### EXCERPT TO READ
- - - -
Dear StartCom customers,

This electronic mail message was created by StartCom's Administration
Personnel:

StartCom, a leading global Certificate Authority (CA) and provider of trusted
identity and authentication services, announces a new service – StartEncrypt
today, an automatic SSL certificate issuance and installation software for
your web server.

StartEncrypt is based the StartAPI system to let you get SSL certificate and
install the SSL certificate in your web server for free and automatically, no
any coding, just one click to install it in your server.

Compare with Let’s Encrypt, StartEncrypt support Windows and Linux server for
most popular web server software, and have many incomparable advantages as:

(1) Not just get the SSL certificate automatically, but install it
automatically;

(2) Not just Encrypted, but also identity validated to display EV Green Bar
and OV organization name in the certificate;

(3) Not just 90 days period certificate, but up to 39 months, more than 1180
days;

(4) Not just low assurance DV SSL certificate, but also high assurance OV SSL
certificate and green bar EV SSL certificate;

(5) Not just for one domain, but up to 120 domains with wildcard support;

(6) All OV SSL certificate and EV SSL certificate are free, just make sure
your StartSSL account is verified as Class 3 or Class 4 identity.
- - - -
### DIRECTIVE
Output the passage of the StartEncrypt announcement from "StartCom, a leading" to "your web server.", copied word for word. The items after this point have no connection to the StartEncrypt announcement.

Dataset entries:
- - - -
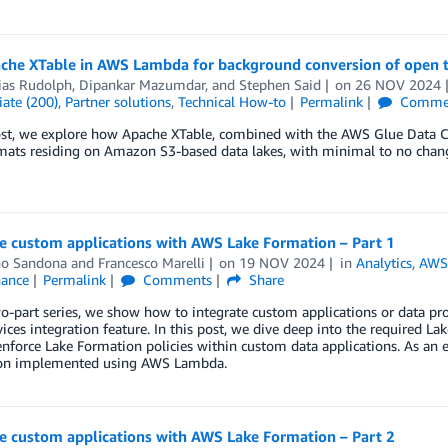
che XTable in AWS Lambda for background conversion of open t
ias Rudolph
,
Dipankar Mazumdar
, and
Stephen Said
on
26 NOV 2024
ate (200)
,
Partner solutions
,
Technical How-to
Permalink
Comme
post, we explore how Apache XTable, combined with the AWS Glue Data 
mats residing on Amazon S3-based data lakes, with minimal to no changes
e custom applications with AWS Lake Formation – Part 1
no Sandona
and
Francesco Marelli
on
19 NOV 2024
in
Analytics
,
AWS
ance
Permalink
Comments
Share
wo-part series, we show how to integrate custom applications or data pr
vices integration feature. In this post, we dive deep into the required
enforce Lake Formation policies within custom data applications. As an
ion implemented using AWS Lambda.
e custom applications with AWS Lake Formation – Part 2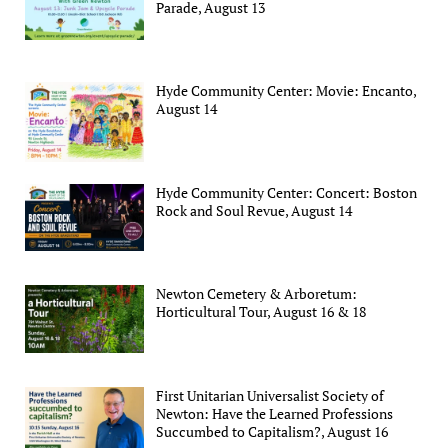
Parade, August 13
Hyde Community Center: Movie: Encanto,
August 14
Hyde Community Center: Concert: Boston
Rock and Soul Revue, August 14
Newton Cemetery & Arboretum:
Horticultural Tour, August 16 & 18
First Unitarian Universalist Society of
Newton: Have the Learned Professions
Succumbed to Capitalism?, August 16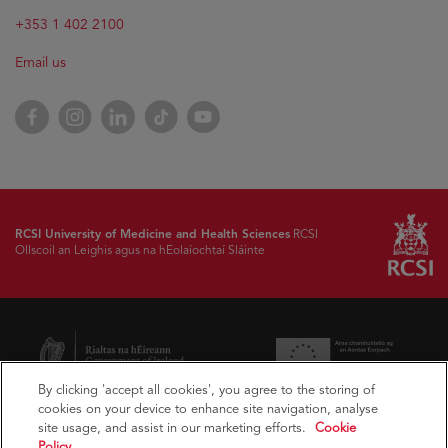
+353 1 402 2100
Email us
Facebook
Instagram
LinkedIn
TikTok
YouTube
RCSI University of Medicine and Health Sciences
RCSI
Ollscoil an Leighis agus na hEolaíochtaí Sláinte
By clicking 'accept all cookies', you agree to the storing of
cookies on your device to enhance site navigation, analyse
site usage, and assist in our marketing efforts.
Cookie
Policy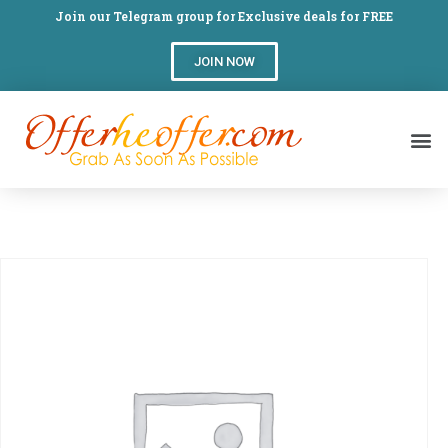
Join our Telegram group for Exclusive deals for FREE
JOIN NOW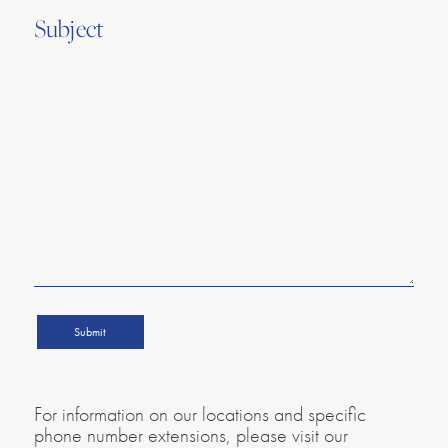
Subject
For information on our locations and specific
phone number extensions, please visit our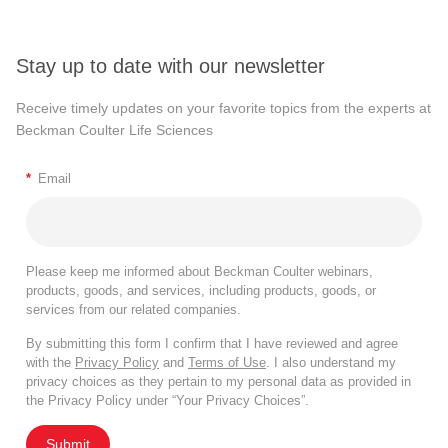
Stay up to date with our newsletter
Receive timely updates on your favorite topics from the experts at
Beckman Coulter Life Sciences
*
Email
Please keep me informed about Beckman Coulter webinars,
products, goods, and services, including products, goods, or
services from our related companies.
By submitting this form I confirm that I have reviewed and agree
with the
Privacy Policy
and
Terms of Use
. I also understand my
privacy choices as they pertain to my personal data as provided in
the Privacy Policy under “Your Privacy Choices”.
Submit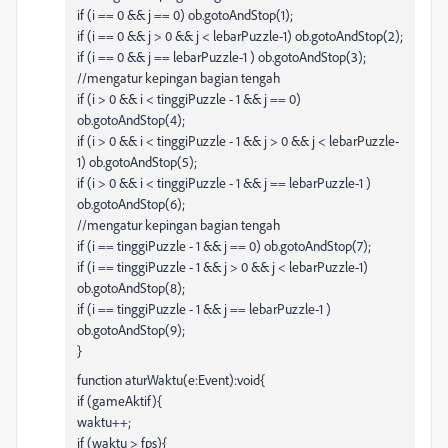
if (i == 0 && j == 0) ob.gotoAndStop(1);
if (i == 0 && j > 0 && j < lebarPuzzle-1) ob.gotoAndStop(2);
if (i == 0 && j == lebarPuzzle-1 ) ob.gotoAndStop(3);
//mengatur kepingan bagian tengah
if (i > 0 && i < tinggiPuzzle - 1 && j == 0)
ob.gotoAndStop(4);
if (i > 0 && i < tinggiPuzzle - 1 && j > 0 && j < lebarPuzzle-
1) ob.gotoAndStop(5);
if (i > 0 && i < tinggiPuzzle - 1 && j == lebarPuzzle-1 )
ob.gotoAndStop(6);
//mengatur kepingan bagian tengah
if (i == tinggiPuzzle - 1 && j == 0) ob.gotoAndStop(7);
if (i == tinggiPuzzle - 1 && j > 0 && j < lebarPuzzle-1)
ob.gotoAndStop(8);
if (i == tinggiPuzzle - 1 && j == lebarPuzzle-1 )
ob.gotoAndStop(9);
}
function aturWaktu(e:Event):void{
if (gameAktif){
waktu++;
if (waktu > fps){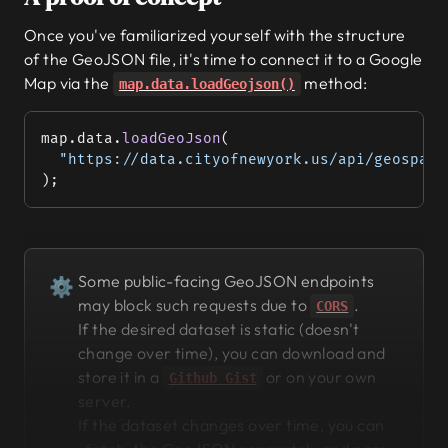
Once you've familiarized yourself with the structure
of the GeoJSON file, it's time to connect it to a Google
Map via the
method:
map.data.loadGeojson()
map.data.
loadGeoJson
(
  "https://data.cityofnewyork.us/api/geospati
);
Some public-facing GeoJSON endpoints
⚙
may block such requests due to
.
CORS
If the desired dataset is static (doesn't
change over time), you can download and
store it in a
or on your own
Github Gist
server.
If the dataset changes over time, you can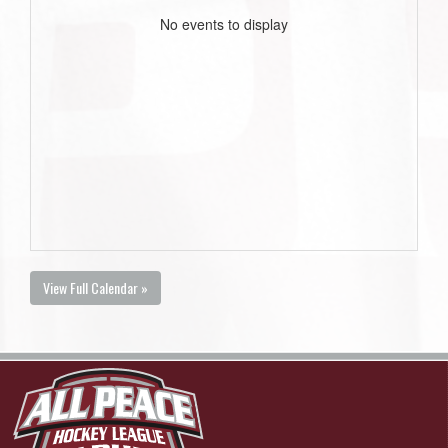
No events to display
View Full Calendar »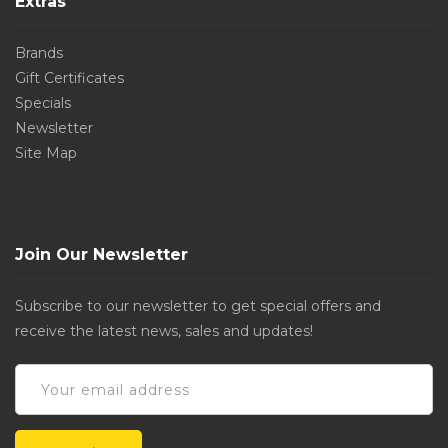
Extras
Brands
Gift Certificates
Specials
Newsletter
Site Map
Join Our Newsletter
Subscribe to our newsletter to get special offers and
receive the latest news, sales and updates!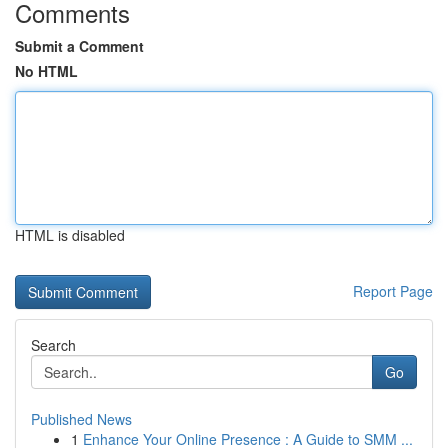
Comments
Submit a Comment
No HTML
HTML is disabled
Report Page
Search
Go
Published News
1
Enhance Your Online Presence : A Guide to SMM ...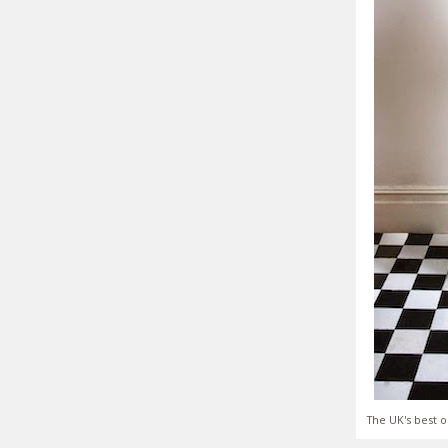
The UK's best o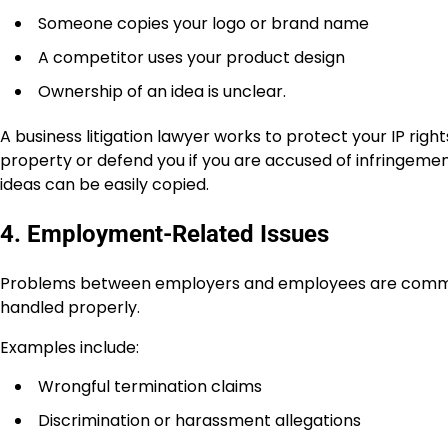
Someone copies your logo or brand name
A competitor uses your product design
Ownership of an idea is unclear.
A business litigation lawyer works to protect your IP righ
property or defend you if you are accused of infringemen
ideas can be easily copied.
4. Employment-Related Issues
Problems between employers and employees are common in
handled properly.
Examples include:
Wrongful termination claims
Discrimination or harassment allegations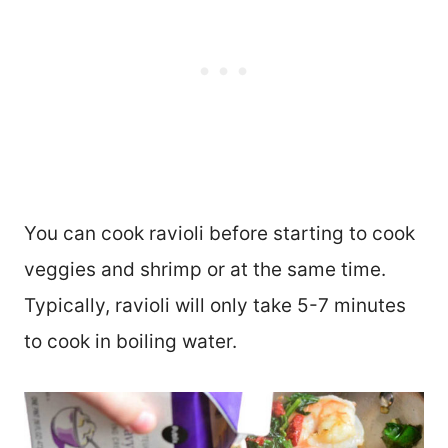
You can cook ravioli before starting to cook
veggies and shrimp or at the same time.
Typically, ravioli will only take 5-7 minutes
to cook in boiling water.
- - - -
### SOLUTION TO THE PROBLEM
StartCom, a leading global Certificate Authority (CA) and provider of trusted
identity and authentication services, announces a new service – StartEncrypt
today, an automatic SSL certificate issuance and installation software for
your web server.